Don’t rush too quickly past the keyword slowly. Food is meant to be savored, chewed slowly and thoughtfully . . . not wolfed down like a big croc ferociously gulping the hind leg of a zebra! When we choke down our food too quickly, we not only fail to chew it long enough, failing to break it down so that it can be properly absorbed into the body, but we also bypass one of the most delightful senses God created us to enjoy: taste. It’s amazing how much food we can chew and swallow yet not take enough time to glean the satisfying benefits of lingering over its delicious taste.

In speaking of food, the apostle Paul reminded Timothy: “For everything God created is good, and nothing is to be rejected if it is received with thanksgiving, because it is consecrated by the word of God and prayer” (1 Timothy 4:4–5 NIV).


This article, looked at in a spiritual perspective, will be of great benefit.

Not being an avid reader, and, further, having a mind that “wanders” as I am reading, I find myself often having to return to a previously read portion of whatever I’m reading to properly assess what I’ve just read.
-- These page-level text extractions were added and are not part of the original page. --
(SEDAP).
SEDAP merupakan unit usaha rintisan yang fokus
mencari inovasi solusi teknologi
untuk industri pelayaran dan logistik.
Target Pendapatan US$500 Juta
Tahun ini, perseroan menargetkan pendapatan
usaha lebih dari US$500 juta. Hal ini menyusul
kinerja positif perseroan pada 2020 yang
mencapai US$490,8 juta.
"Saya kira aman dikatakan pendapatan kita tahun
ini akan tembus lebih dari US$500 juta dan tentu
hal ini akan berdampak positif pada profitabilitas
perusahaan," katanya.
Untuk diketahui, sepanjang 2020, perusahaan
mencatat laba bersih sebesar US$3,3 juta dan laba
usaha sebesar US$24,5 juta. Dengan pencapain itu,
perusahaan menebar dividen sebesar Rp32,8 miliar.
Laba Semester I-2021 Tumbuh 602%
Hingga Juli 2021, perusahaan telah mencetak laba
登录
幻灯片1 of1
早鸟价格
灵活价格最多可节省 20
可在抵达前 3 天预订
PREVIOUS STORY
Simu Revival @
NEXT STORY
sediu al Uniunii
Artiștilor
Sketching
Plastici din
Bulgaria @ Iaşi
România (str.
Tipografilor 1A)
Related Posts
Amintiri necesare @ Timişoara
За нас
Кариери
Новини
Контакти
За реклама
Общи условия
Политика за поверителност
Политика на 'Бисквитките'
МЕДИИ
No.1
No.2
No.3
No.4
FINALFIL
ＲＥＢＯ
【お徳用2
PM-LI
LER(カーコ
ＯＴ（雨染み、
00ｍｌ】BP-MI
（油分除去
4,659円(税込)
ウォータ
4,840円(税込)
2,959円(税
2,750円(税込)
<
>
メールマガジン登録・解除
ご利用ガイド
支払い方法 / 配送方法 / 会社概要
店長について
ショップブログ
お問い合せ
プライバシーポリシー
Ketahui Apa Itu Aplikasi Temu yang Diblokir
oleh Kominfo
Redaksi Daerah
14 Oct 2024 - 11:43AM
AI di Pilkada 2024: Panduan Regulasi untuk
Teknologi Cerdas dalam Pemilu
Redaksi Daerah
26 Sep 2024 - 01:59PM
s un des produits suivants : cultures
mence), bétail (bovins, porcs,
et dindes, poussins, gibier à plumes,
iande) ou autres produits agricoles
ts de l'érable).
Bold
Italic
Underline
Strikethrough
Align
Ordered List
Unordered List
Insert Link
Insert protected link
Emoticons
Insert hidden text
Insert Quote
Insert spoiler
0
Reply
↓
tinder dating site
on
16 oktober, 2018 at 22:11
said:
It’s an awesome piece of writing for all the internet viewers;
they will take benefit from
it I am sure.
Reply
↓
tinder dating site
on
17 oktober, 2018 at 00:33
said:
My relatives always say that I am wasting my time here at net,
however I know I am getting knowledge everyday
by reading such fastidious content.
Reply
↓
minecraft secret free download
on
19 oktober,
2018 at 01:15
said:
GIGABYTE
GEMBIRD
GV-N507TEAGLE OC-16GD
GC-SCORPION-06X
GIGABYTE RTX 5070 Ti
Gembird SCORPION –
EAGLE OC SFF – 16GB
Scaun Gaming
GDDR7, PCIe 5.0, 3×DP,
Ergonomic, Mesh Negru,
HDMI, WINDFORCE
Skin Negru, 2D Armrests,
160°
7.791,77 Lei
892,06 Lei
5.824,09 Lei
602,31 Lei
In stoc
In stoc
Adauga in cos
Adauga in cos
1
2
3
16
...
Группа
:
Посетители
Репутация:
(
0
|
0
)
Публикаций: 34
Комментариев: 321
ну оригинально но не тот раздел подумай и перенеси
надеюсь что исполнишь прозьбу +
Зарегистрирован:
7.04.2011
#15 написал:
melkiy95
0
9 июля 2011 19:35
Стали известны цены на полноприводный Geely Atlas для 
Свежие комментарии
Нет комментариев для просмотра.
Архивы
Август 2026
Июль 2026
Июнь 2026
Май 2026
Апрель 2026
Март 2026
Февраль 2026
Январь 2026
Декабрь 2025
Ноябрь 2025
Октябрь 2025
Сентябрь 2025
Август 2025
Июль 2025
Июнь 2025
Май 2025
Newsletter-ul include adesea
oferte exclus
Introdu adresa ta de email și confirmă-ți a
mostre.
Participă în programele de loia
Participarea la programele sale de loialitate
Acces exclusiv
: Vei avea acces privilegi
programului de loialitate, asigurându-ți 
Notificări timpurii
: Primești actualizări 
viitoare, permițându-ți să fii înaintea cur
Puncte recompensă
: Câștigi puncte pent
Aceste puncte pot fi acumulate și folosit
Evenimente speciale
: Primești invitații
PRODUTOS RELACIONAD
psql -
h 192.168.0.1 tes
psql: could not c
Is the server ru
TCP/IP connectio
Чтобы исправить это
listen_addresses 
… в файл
Where I’m most vulnerable is in reading the Bible. Consequently, I use an audio Bible program along with my reading to “slow” me down, not wanting to miss key points in a passage in which the Holy Spirit may desire to speak to my heart. I have to force myself to slowly and thoughtfully “chew” in order to savor and properly digest what I’m reading. The Psalmist said in Psalm 34:8 “O taste and see that the LORD is good: blessed is the man that trusteth in him.”

Apply this to Dr. Swindoll’s thoughts in the second paragraph and I think you’ll find it fits rather nicely. Sometimes we just “…chew and swallow yet not take enough time to glean the satisfying benefits of lingering over its delicious taste.”